However, I do want to dig a little deeper and learn more about the coffee beans from these countries - which can be achieved by creating an interactive chart. Remember, I still have to find out which coffee bean costs $132.28 per 100g and from where!
library(highcharter)
## Warning: package 'highcharter' was built under R version 4.2.3
## Registered S3 method overwritten by 'quantmod':
## method from
## as.zoo.data.frame zoo
library(RColorBrewer)
cols <- brewer.pal(5, "BrBG")
■ ■ ■
#### [Activities]
#1 Decide whether each statement agrees with the coffee chart text, answering yes or no and quoting the words that settle it: (a) The author already knows which coffee bean costs $132.28 per 100g. (b) The highcharter package was built under R version 4.2.3. (c) The author intends to learn more about the beans by making a static table.
#2 Proceed with the coffee chart text, writing what comes after its last line.
■ ■ ■
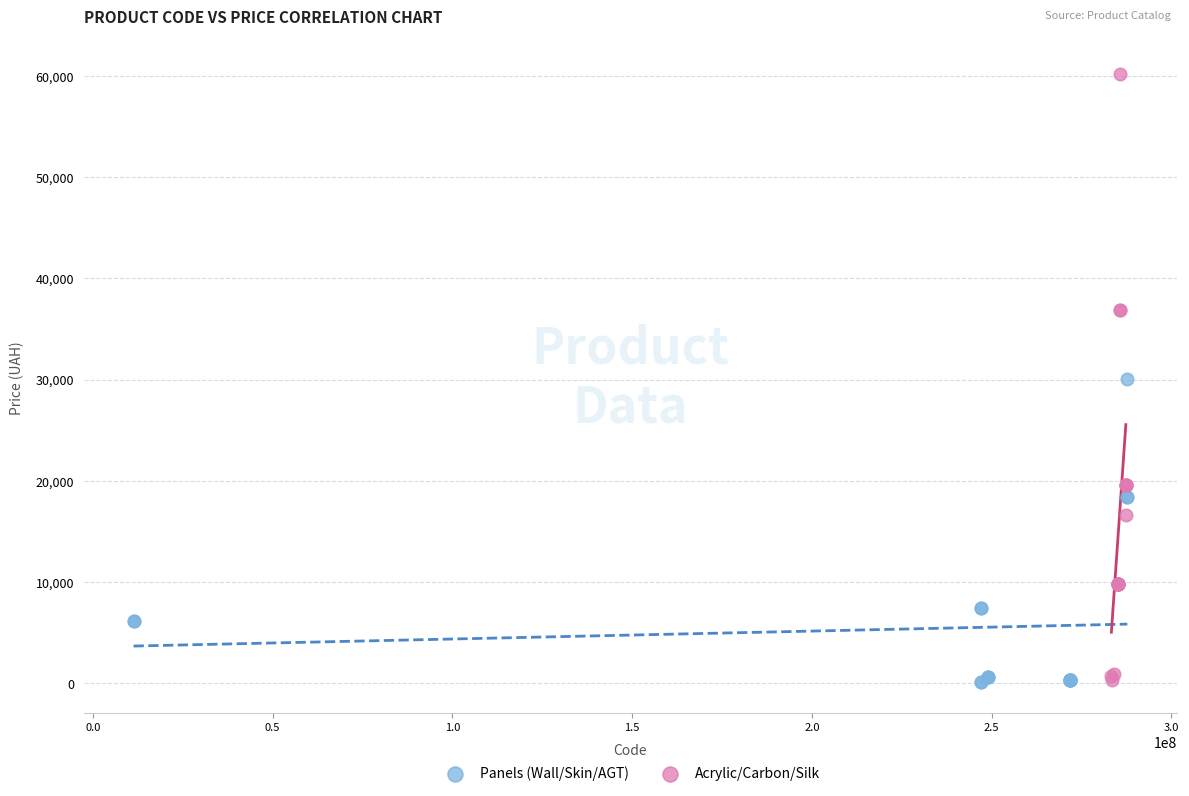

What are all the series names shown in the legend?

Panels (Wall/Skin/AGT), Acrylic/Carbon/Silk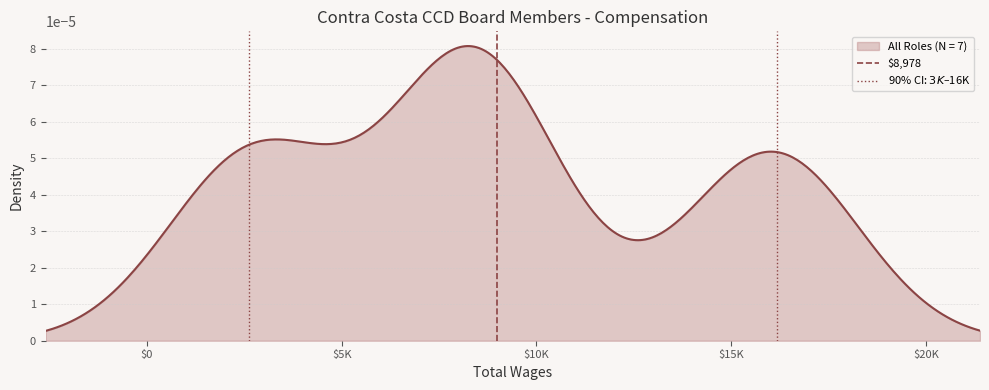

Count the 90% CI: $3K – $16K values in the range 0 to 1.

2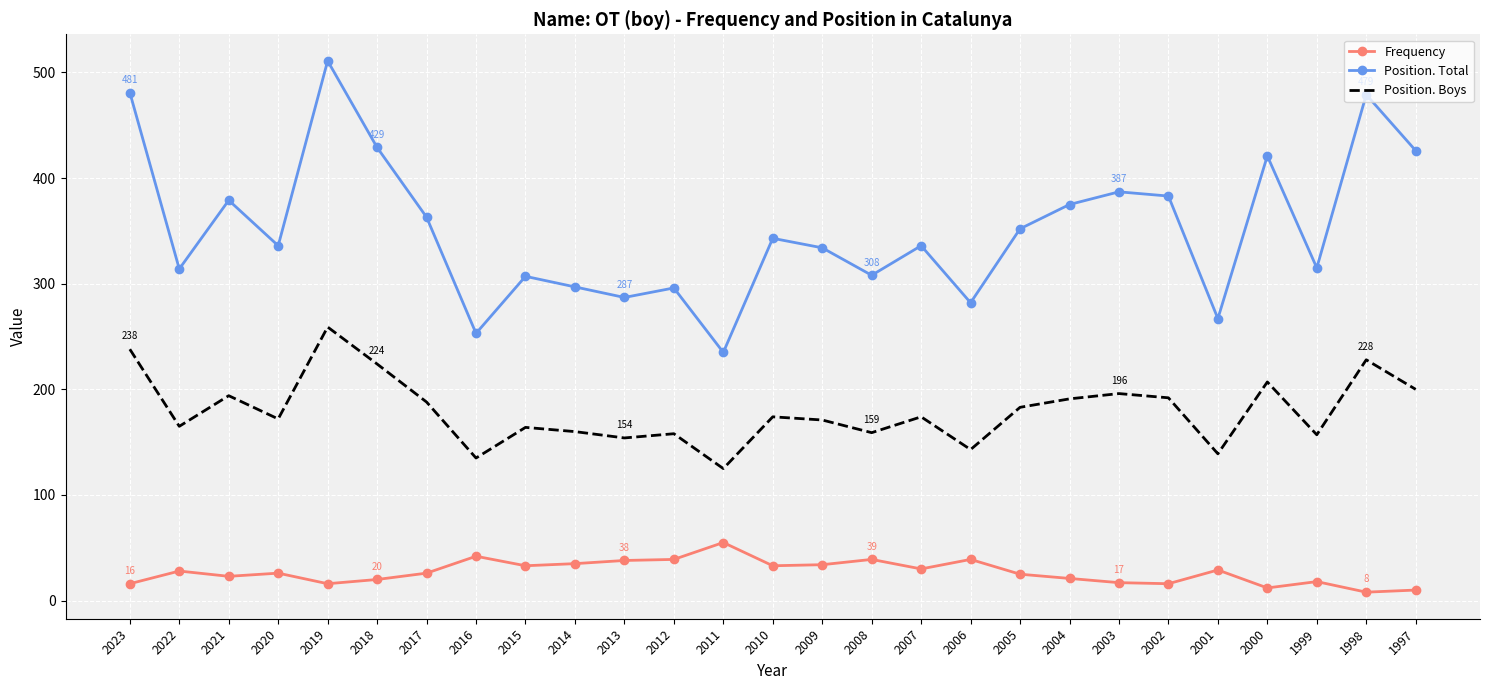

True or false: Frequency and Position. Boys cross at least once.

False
■ ■ ■
#### [Your responses]
#1
(a) No: "I still have to find out which coffee bean costs $132.28 per 100g and from where!"
(b) Yes: "package 'highcharter' was built under R version 4.2.3"
(c) No: "which can be achieved by creating an interactive chart"

#2
highchart() %>%
hc_add_series(chepk, type = "scatter",
hcaes(x = price, y = rating, group = origin)) %>%
hc_colors(cols) %>%
hc_title(text = "Coffee beans from") %>%
hc_yAxis(title = list(text = "Rating")) %>%
hc_xAxis(title = list(text = "Price per 100g")) %>%
hc_chart(style = list(fontFamily = "Georgia")) %>%
hc_legend(align = "center",
verticalAlign = "top") %>%
hc_add_theme(hc_theme_darkunica()) %>%
hc_tooltip(shared = TRUE,
pointFormat = "Coffee Name: {point.name}<br> Roast: {point.roast}<br> Price (per 100g): {point.price}<br> Rating: {point.rating}<br> Review: {point.review} Roaster: {point.roaster}<br> Roasted in: {point.loc_country}")
Unsurprisingly, Panama takes home the most expensive coffee bean: Mama Cata Mokkita with the high rating of 97 points! When I look at the graph more closely, I noticed that most of the expensive coffee beans come from Panama, and most of them have “Geisha” in their name. How intriguing!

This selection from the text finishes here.